Since starting in 2011, the project has been run out of our homes and coffee shops, and the photos we take have almost all been at festivals or at the organizations that want to participate.
This year, that changed with our collaboration with Pakachoag Center at Pakachoag Church in Auburn, MA. We now have a physical office and a mini photography studio so we can photograph people whenever we’d like and aren’t dependent on a venue having an event. Plus, anyone can setup an appointment to be photographed for the project without having to be part of a group, letting a wider variety of people participate.
As part of the growing Pakachoag Center, it will also allow us to interact and join forces with other organizations that bring people together. With the wide variety of spaces available from small rooms to large, we can have in-person group conversations, panel discussions, and other events, as well as have space for our own exhibits.
Introduced by a mutual colleague, conversations led to an explicit realization that the No Evil Project and Pakachoag Church share many common values and a sense of similar purposeful outreach to the wider community. We anticipate that mutual benefits will derive from operating in proximate space, prompted by ongoing interaction of personnel, the dynamic exchange of ideas, and program events either co-sponsored or open to the other organization.

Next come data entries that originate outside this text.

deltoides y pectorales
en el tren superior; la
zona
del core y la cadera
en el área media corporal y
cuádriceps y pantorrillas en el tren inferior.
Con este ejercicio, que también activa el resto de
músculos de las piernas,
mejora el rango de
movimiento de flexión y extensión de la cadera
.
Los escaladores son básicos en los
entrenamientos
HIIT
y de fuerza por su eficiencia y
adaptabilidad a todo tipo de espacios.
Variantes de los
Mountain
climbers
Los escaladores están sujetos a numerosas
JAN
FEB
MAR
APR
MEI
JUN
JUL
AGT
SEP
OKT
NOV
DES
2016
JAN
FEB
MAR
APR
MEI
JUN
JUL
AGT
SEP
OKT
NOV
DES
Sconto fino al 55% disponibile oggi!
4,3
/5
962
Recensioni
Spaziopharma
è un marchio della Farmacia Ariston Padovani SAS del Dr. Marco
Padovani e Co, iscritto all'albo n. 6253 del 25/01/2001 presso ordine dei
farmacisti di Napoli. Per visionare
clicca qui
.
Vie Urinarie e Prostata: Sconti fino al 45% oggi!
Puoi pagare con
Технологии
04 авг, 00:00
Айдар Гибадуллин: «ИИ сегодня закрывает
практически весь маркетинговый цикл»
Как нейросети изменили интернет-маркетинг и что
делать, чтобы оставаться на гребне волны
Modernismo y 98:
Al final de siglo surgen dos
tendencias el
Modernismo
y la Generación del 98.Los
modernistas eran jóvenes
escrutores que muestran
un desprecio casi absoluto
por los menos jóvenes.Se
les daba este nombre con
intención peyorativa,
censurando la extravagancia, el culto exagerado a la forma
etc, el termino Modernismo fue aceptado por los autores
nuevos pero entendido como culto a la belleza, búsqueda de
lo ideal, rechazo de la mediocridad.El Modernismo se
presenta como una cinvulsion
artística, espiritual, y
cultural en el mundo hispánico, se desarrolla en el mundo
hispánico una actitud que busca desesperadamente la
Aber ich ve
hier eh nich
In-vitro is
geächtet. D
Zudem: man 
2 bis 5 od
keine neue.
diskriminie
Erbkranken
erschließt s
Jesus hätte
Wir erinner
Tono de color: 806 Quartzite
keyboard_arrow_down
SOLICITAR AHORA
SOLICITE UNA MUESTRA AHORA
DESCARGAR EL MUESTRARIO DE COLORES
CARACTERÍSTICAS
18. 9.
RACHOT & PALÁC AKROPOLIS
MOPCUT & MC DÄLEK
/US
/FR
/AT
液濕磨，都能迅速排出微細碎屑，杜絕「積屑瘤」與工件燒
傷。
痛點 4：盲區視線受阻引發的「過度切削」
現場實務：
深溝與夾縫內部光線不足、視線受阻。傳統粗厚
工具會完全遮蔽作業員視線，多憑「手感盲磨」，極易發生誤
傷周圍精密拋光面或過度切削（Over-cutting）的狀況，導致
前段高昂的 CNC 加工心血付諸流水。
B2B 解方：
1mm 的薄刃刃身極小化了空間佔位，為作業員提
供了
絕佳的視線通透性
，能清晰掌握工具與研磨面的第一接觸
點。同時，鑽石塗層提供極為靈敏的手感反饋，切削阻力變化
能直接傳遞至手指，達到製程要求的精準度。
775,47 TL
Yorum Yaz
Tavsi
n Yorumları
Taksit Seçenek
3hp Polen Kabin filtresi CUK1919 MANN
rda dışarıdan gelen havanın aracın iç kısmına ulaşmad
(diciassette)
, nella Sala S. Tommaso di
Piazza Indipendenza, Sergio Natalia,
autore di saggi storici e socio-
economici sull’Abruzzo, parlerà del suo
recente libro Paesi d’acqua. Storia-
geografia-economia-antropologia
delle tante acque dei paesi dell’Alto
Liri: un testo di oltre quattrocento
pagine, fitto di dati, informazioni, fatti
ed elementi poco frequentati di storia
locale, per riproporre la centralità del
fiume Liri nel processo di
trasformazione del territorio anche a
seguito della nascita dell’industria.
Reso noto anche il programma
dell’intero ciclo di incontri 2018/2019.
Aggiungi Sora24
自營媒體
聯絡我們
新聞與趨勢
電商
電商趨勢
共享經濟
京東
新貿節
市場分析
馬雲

I foresee that the “No Evil Project” will enhance the effectiveness and visibility of Pakachoag’s continuing community service efforts, which have included in the past such major efforts as establishing the first and primary AIDS support group in Central Massachusetts (the genesis of AIDS Project Worcester) as well founding and sustaining for many years the Pakachoag Community Music School of Greater Worcester. Pakachoag in turn can offer established institutional framework and physical identity which will offer footing for the “No Evil Project” as it seeks to grow its program and increase its visibility.
Pakachoag Church further views this cooperative arrangement as a potential model for engaging others in common dialogue, shared programming, mutual support and/or advocacy, and mindful awareness, and we welcome the sense of added institutional strength such a measured partnership can offer each participant.